*Excerpted passage*

BEGIN

Thief of Glory by Sigmund Brouwer 326 pages (waiting on SLPL to get)
Ten-year-old Jeremiah Prins live a luxurious life. His
father is a school headmaster, his mother stays at home, and he has five
siblings. He spends his days in school
and playing marbles. Jeremiah is an avid marble player and wins more often than
not. He has two pouches of marbles that he carries with him at all times and
that are tucked neatly below his belt and beneath his shorts.
Life is idyllic. Until the Japanese invasion of the
Southeast Pacific in 1942. Jeremiah and his family are sent to an internment
camp, where life is brutal. His father and two older step-brothers are sent to
a work camp; while the rest of family stays together.
Houses in the camp are divided so that each family gets one
room. There is no privacy. There are long, long lines for food and medicine.

END

*Exercise*
Reproduce the review between "Life is idyllic." and "food and medicine.", inclusive, changing "brutal" to "harsh". The records are drawn from a different source than the review.

*Provided information*
BEGIN

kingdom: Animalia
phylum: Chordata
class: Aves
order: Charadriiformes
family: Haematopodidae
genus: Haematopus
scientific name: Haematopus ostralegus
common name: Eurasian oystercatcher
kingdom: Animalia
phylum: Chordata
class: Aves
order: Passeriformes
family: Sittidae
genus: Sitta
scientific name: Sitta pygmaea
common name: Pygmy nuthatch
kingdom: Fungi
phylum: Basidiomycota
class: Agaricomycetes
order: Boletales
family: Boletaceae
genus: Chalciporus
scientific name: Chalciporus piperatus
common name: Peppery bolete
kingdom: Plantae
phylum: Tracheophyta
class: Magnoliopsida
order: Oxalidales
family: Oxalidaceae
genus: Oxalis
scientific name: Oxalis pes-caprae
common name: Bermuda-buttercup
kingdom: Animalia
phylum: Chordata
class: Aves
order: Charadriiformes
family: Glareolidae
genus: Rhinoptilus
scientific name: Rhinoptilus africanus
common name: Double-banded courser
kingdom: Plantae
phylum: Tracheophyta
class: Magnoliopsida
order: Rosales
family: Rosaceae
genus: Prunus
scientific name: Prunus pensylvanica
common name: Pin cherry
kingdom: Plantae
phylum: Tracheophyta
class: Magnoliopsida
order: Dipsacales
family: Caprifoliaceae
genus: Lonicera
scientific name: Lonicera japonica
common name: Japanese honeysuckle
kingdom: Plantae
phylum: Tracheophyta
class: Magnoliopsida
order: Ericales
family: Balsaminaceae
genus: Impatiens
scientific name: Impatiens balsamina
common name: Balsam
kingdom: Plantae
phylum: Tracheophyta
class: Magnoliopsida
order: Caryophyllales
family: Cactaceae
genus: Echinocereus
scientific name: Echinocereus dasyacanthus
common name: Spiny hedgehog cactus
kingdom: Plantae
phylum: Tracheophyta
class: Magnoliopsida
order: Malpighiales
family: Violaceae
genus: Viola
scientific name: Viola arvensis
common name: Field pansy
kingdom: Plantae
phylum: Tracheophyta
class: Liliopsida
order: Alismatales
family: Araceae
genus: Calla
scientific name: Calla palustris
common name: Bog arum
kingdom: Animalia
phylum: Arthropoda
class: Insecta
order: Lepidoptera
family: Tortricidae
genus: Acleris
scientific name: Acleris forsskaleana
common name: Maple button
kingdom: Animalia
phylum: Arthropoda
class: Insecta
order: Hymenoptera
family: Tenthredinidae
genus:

END

*Response to this task*
Life is idyllic. Until the Japanese invasion of the
Southeast Pacific in 1942. Jeremiah and his family are sent to an internment
camp, where life is harsh. His father and two older step-brothers are sent to
a work camp; while the rest of family stays together.
Houses in the camp are divided so that each family gets one
room. There is no privacy. There are long, long lines for food and medicine.